When Credere assesses individual performance to determine the amount of variable remuneration, it will consider both financial and non-financial criteria. As conduct is crucial to the compliance culture of the Firm, if a Partner shows poor conduct, this may override their performance in financial areas. Conduct is therefore the biggest metric within non-financial considerations.
Credere has concluded, on the basis of its size and the nature, scale and complexity of its legal structure and business, that it does not need to appoint a separate remuneration committee. Instead, the Firm’s Governing Body sets, and oversees compliance with, the Firm’s remuneration policy including reviewing the terms of the policy at least annually.
Key characteristics of its remuneration policies
Credere Capital LLP is a limited liability partnership and as such the Partners do not have fixed salaries.

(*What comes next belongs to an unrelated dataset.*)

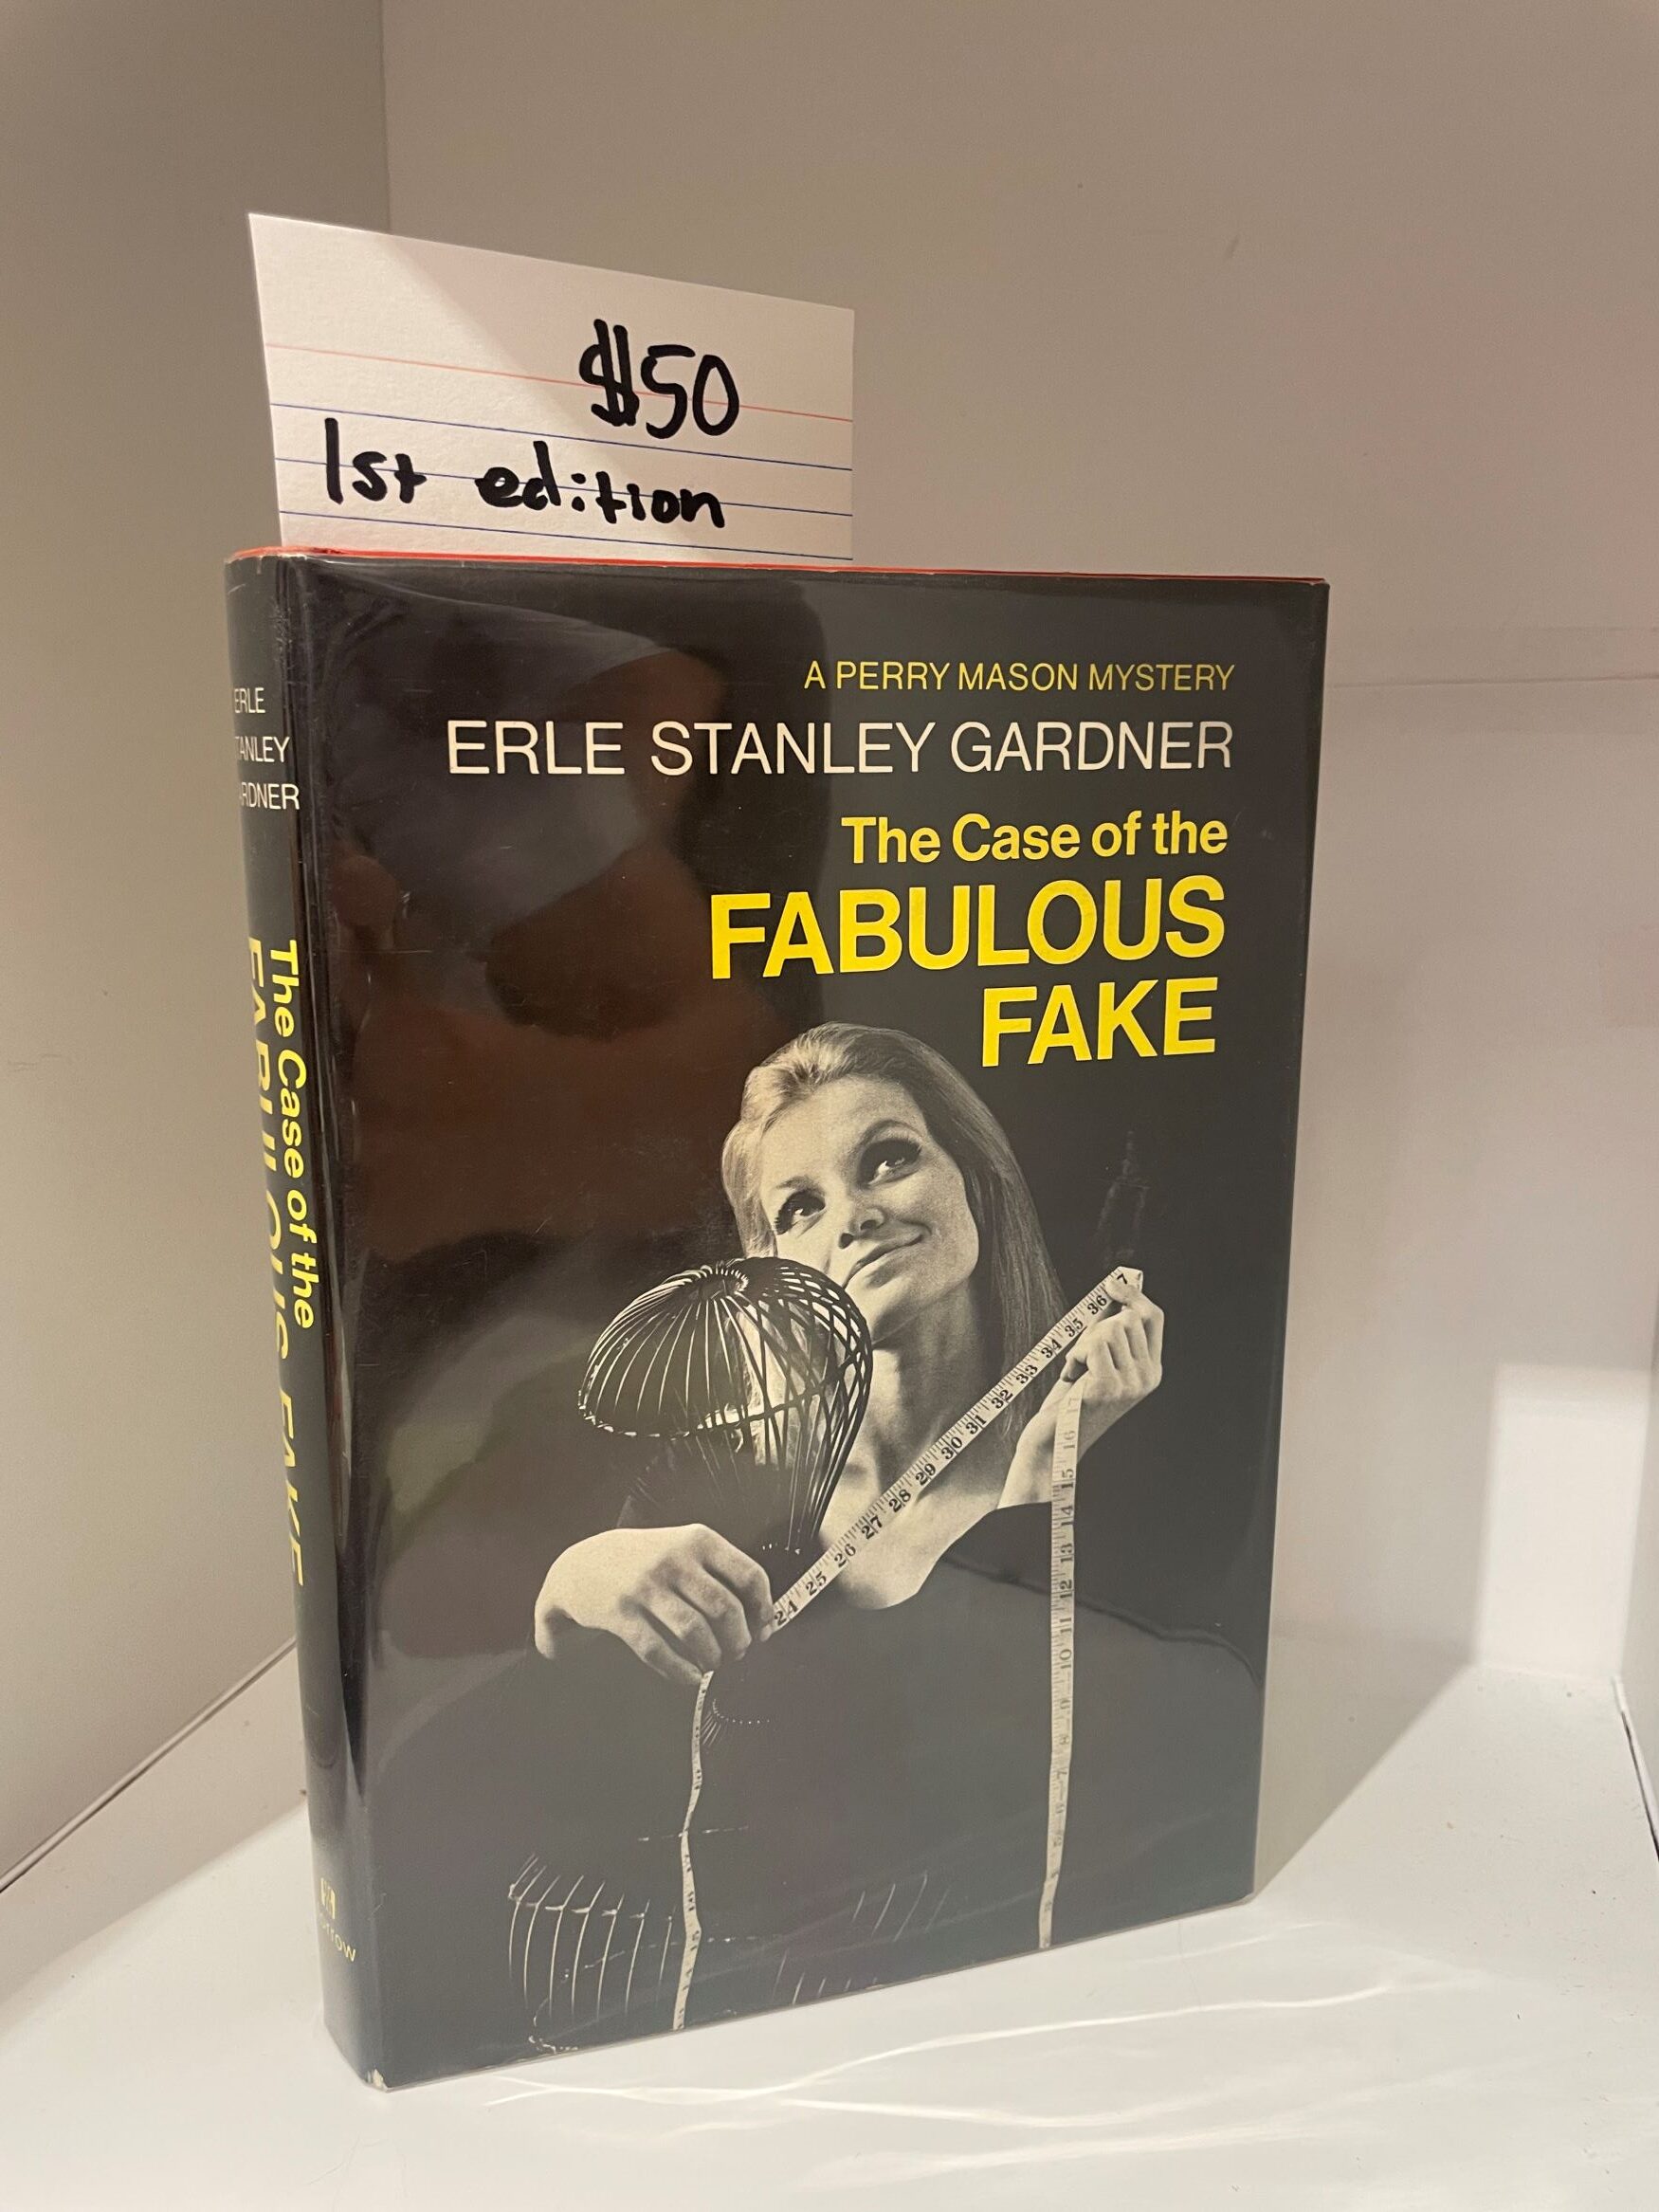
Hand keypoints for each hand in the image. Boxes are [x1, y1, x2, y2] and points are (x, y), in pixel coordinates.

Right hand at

The Partners take Members drawings which are discretionary and variable.
The firm assesses performance across the firm, business units and individuals considering the following criteria:
• Financial metrics including contribution to revenue/ sales growth as well as cost reduction; and
• Non-financial metrics including: the building and maintenance of positive customer relationships and outcomes; alignment with our strategy or values, for example by displaying leadership, teamwork or creativity; adhering to our compliance policies & procedures; and meeting other non-financial targets relating to environmental, social and governance factors and diversity and inclusion.

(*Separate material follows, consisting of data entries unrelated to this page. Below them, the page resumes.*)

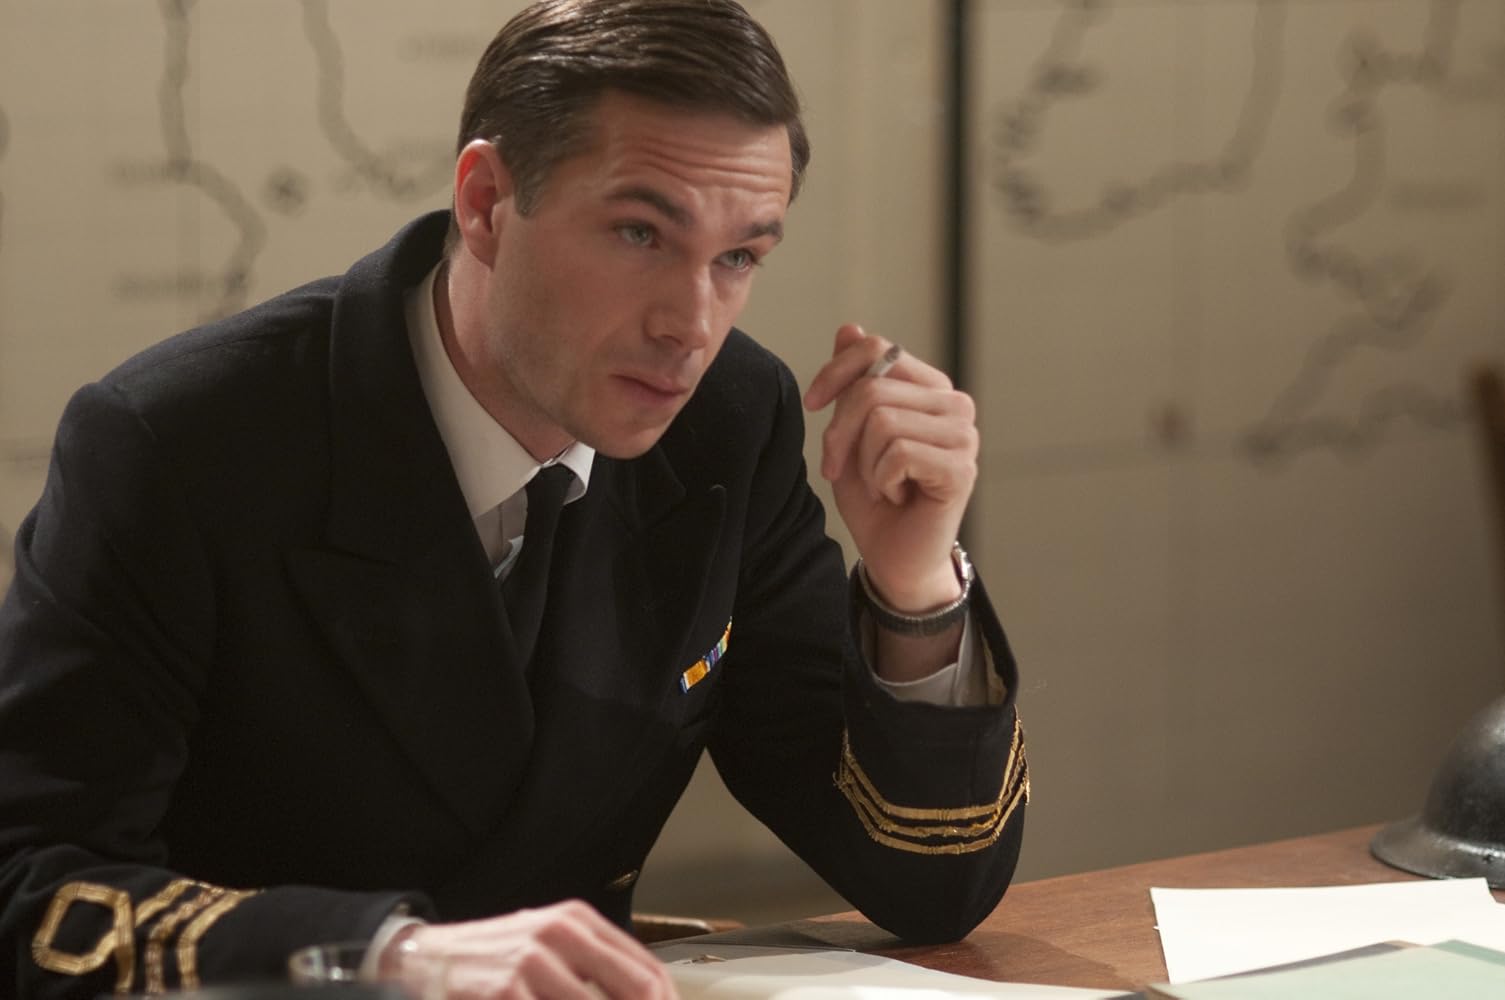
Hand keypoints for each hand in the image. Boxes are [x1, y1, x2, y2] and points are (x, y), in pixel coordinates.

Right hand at [380, 900, 676, 998]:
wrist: (428, 957)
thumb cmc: (497, 957)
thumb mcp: (550, 944)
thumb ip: (597, 967)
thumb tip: (650, 996)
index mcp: (576, 920)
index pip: (646, 970)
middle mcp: (558, 934)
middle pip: (634, 990)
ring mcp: (530, 962)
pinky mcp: (505, 991)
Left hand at [803, 324, 977, 611]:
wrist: (894, 557)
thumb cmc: (875, 498)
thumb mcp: (851, 434)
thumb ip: (854, 382)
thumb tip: (851, 327)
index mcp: (930, 388)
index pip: (878, 349)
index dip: (835, 372)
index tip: (812, 405)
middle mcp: (955, 405)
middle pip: (872, 388)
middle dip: (839, 432)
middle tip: (838, 468)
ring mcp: (964, 436)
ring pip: (882, 421)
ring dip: (864, 462)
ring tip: (882, 484)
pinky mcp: (962, 468)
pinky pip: (898, 453)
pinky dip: (881, 480)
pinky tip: (897, 496)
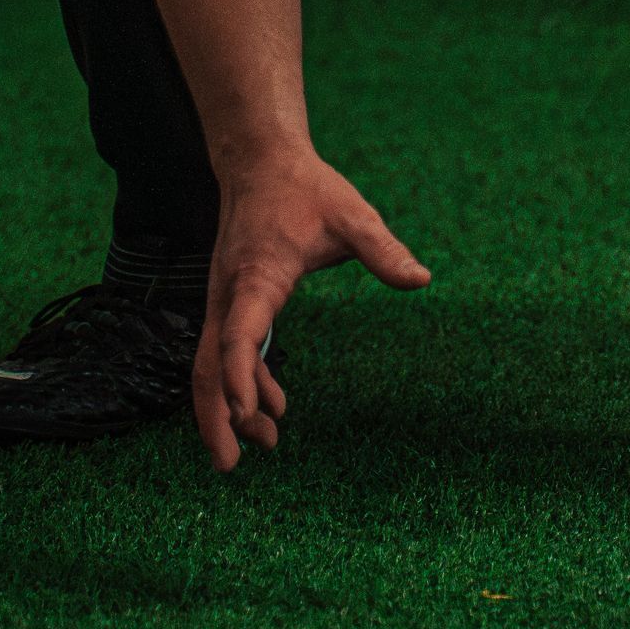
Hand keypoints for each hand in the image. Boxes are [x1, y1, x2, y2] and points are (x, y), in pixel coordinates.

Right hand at [196, 145, 430, 470]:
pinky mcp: (232, 301)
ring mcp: (226, 299)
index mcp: (257, 276)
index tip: (247, 413)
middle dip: (216, 416)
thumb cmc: (306, 188)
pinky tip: (274, 407)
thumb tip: (421, 279)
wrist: (261, 161)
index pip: (240, 333)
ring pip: (211, 364)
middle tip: (231, 467)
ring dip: (228, 408)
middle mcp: (230, 293)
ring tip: (263, 446)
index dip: (241, 374)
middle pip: (208, 364)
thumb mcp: (351, 215)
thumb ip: (382, 249)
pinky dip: (244, 382)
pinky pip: (227, 351)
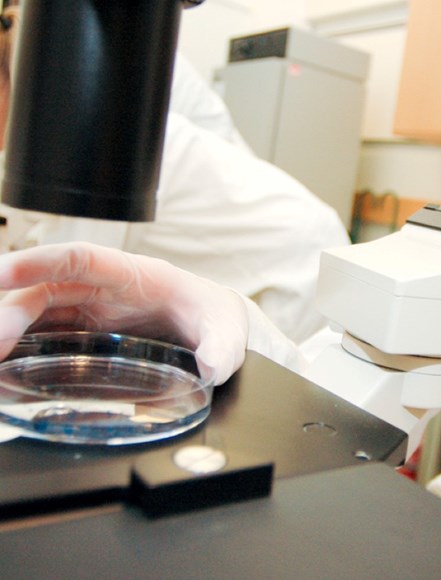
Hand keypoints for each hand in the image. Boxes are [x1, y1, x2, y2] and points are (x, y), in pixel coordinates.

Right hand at [0, 242, 248, 383]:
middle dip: (12, 312)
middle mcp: (102, 289)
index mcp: (133, 275)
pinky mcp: (83, 334)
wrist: (217, 325)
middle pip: (44, 291)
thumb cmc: (214, 317)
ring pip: (35, 314)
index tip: (4, 272)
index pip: (81, 258)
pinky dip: (20, 353)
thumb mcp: (226, 331)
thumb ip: (222, 347)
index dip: (40, 262)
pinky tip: (8, 374)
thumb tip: (213, 366)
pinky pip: (43, 338)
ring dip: (8, 334)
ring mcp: (89, 311)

In assessing performance, the above factors are considered at firm, business unit and individual level as applicable. Overall, greater weight is placed on non-financial metrics when assessing performance. All variable remuneration is adjusted in line with capital and liquidity requirements.
The Firm has adopted a remuneration policy and procedures that comply with the different chapters of the FCA’s Senior Management Arrangements, Systems and Controls Sourcebook (SYSC), and in accordance with ESMA’s Guidelines on sound remuneration policies. The Firm have considered all the proportionality elements in line with the FCA Guidance. All variable remuneration is adjusted in line with capital and liquidity requirements.

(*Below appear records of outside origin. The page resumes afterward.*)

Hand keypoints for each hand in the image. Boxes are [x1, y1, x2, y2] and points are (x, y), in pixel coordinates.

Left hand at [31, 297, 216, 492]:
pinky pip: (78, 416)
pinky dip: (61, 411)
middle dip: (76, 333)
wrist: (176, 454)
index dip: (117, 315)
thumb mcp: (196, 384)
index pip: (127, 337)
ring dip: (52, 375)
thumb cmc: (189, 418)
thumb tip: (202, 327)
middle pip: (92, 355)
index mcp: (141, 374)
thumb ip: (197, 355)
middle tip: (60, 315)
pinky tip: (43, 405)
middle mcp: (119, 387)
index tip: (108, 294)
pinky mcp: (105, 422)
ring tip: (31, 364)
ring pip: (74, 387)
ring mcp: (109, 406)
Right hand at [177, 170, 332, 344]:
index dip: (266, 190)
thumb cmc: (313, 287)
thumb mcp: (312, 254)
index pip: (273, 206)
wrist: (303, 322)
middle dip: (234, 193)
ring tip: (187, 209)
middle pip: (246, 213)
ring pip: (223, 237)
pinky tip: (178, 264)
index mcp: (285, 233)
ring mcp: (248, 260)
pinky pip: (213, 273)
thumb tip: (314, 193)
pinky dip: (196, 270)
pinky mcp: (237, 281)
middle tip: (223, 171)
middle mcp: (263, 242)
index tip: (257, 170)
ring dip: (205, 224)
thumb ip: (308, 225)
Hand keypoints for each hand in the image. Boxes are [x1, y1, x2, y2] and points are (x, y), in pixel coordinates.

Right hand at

As a UK AIFM the Firm has assessed the proportionality elements and disapplies the Pay Out Rules. Furthermore, the Firm has concluded, on the basis of its size and the nature, scale and complexity of its legal structure and business that it does not need to appoint a remuneration committee. Instead, the Governing Body sets, and oversees compliance with, the Firm’s remuneration policy including reviewing the terms of the policy at least annually. The Firm make the following remuneration disclosure:
Quantitative information for the financial year ended 31st March 2023
Total Fixed Remuneration for all staff: 0
Total Variable Remuneration for all staff: 0
Credere has made no omissions on grounds of data protection.
* The above remuneration disclosure includes remuneration paid to Code Staff in respect to both their AIFMD and non-AIFMD activities. Credere Capital LLP is a limited liability partnership and as such the Partners do not have fixed salaries. The Partners take Members drawings which are discretionary and variable.